▸ What to produce
Pick out every line in the data below that contains the string "Entertainment", and copy each one.

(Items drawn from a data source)
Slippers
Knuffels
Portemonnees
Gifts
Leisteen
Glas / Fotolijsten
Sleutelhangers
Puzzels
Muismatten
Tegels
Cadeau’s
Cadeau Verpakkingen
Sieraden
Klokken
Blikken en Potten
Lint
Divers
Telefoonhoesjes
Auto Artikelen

---

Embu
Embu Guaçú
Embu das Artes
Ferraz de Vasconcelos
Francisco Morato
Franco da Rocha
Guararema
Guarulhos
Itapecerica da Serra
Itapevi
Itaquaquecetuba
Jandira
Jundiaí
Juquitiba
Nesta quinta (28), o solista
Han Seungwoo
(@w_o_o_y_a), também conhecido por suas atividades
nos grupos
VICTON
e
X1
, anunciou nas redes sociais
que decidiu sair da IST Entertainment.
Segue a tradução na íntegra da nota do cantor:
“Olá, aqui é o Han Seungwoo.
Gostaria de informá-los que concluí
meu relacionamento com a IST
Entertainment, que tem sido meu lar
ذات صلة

▸ Exercise result
que decidiu sair da IST Entertainment.
Entertainment, que tem sido meu lar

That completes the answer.